Paul is not the only member of the Senate who has been angling for Congress to pass a new AUMF. Several members of Congress have proposed new AUMFs to replace one or both of those authorizations with a new mandate for combating extremist terrorist groups. Senate Foreign Relations Committee Chairman Bob Corker, R-Tenn., has promised that his committee would take up at least one AUMF proposal this year.
But though proponents of an AUMF believe that the defense authorization bill is a good vehicle for a military force authorization, the Senate’s chief antagonist for an AUMF said Tuesday that he disagreed with Paul’s approach of holding up the defense bill until a vote is guaranteed.

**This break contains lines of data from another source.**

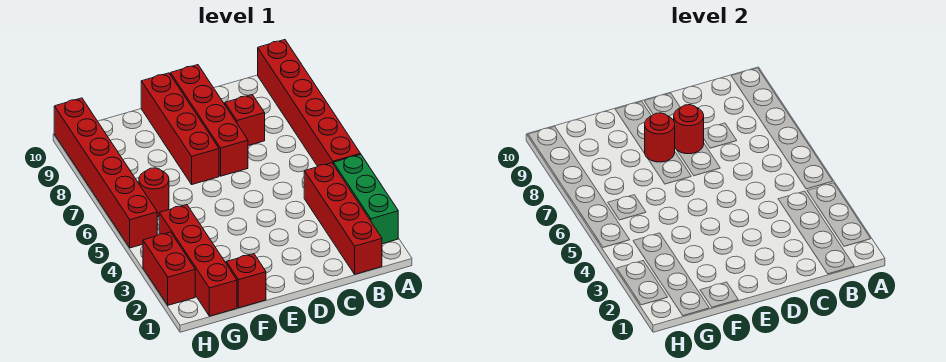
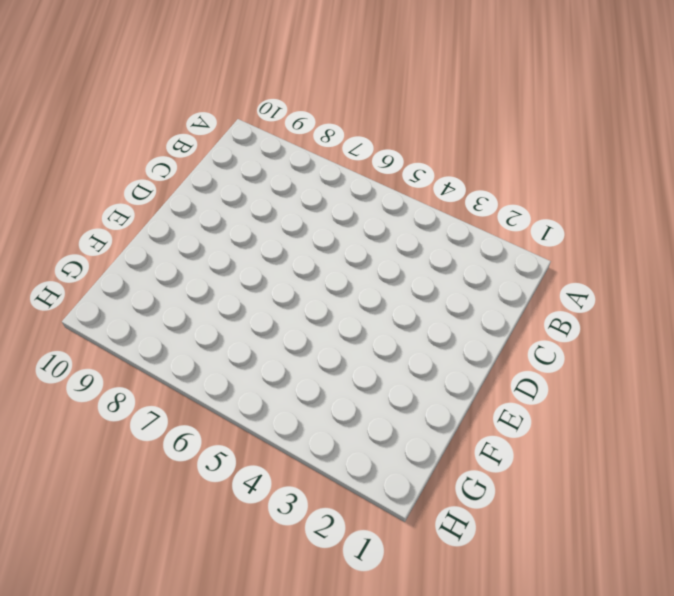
none -> green brick A2:A4 level 1
none -> red brick A5:A10 level 1
none -> red brick B1:B4 level 1

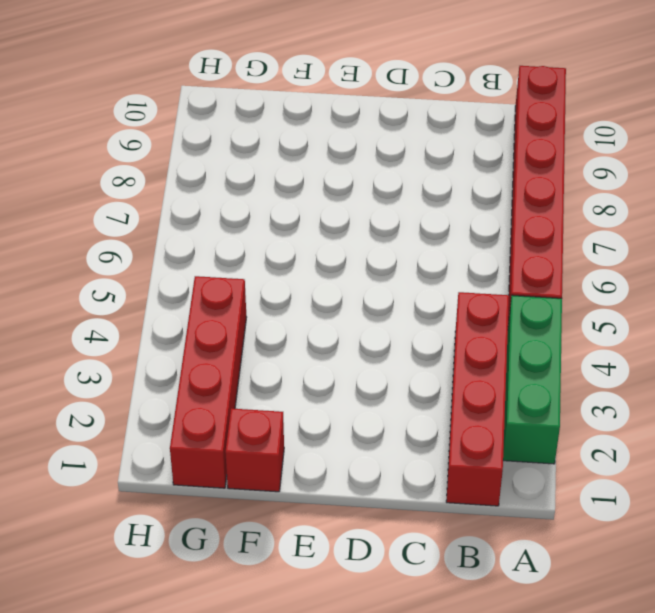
none -> red brick C8 level 1
none -> red brick D7:D10 level 1
none -> red brick E7:E10 level 1

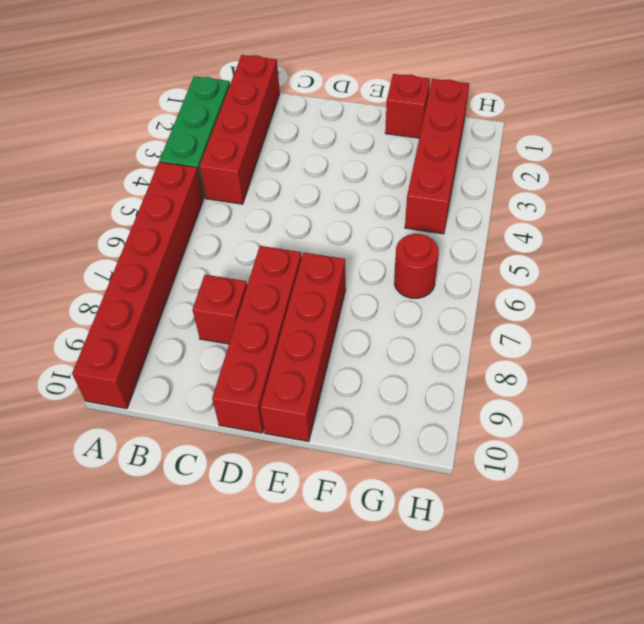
none -> red brick H2:H3 level 1
none -> red brick H5:H10 level 1
none -> red round brick D8 level 2

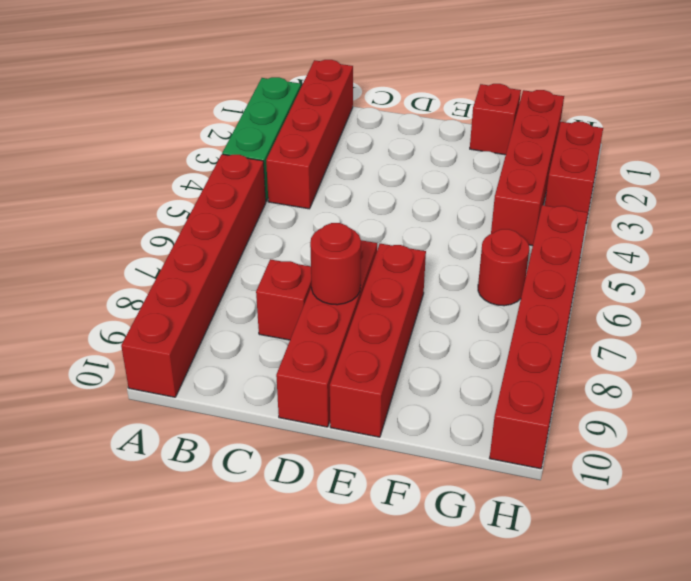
none -> red round brick E8 level 2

“The national defense bill is a product of our work across the aisle in the Armed Services Committee to support our troops, and holding that up unnecessarily would be a disservice to our service members and their families,” said Sen. Tim Kaine, D-Va., who has been angling for a new AUMF for several years. He and Sen. Jeff Flake, R-Ariz., partnered again this year to write the AUMF proposal that has gained the most traction in the body.
“We do owe it to the public to debate our military engagements in the most transparent way possible, which is why the best approach is for the Foreign Relations Committee to accelerate its work, mark up a new AUMF, and vote on it,” Kaine added.
Paul may not be the only senator objecting to efforts to advance the defense bill through the Senate. On Tuesday evening, Sen. John Cornyn, R-Texas, said that Sen. Mike Lee, R-Utah, was also resisting moving forward; a spokesman for Lee did not return an emailed request for comment.
But this is not the first time that Paul has held up such debate. Paul objected to the Senate bringing up the defense bill in the immediate aftermath of the failed health care vote, pushing the debate to September. McCain cast the deciding vote to bring down the health care bill, a vote Trump has forcefully complained about since, including during a rally in McCain’s home state of Arizona. But Sen. Lindsey Graham, R-S.C., on Tuesday rejected rumors that anyone might be holding up the defense bill as a means of punishing McCain for that vote.
Senate leaders are trying to make sure that McCain can shepherd the bill through the Senate as he has done in years past, despite the senator’s struggle with his recent brain cancer diagnosis. McCain returned to Capitol Hill from the August recess with the rest of lawmakers Tuesday.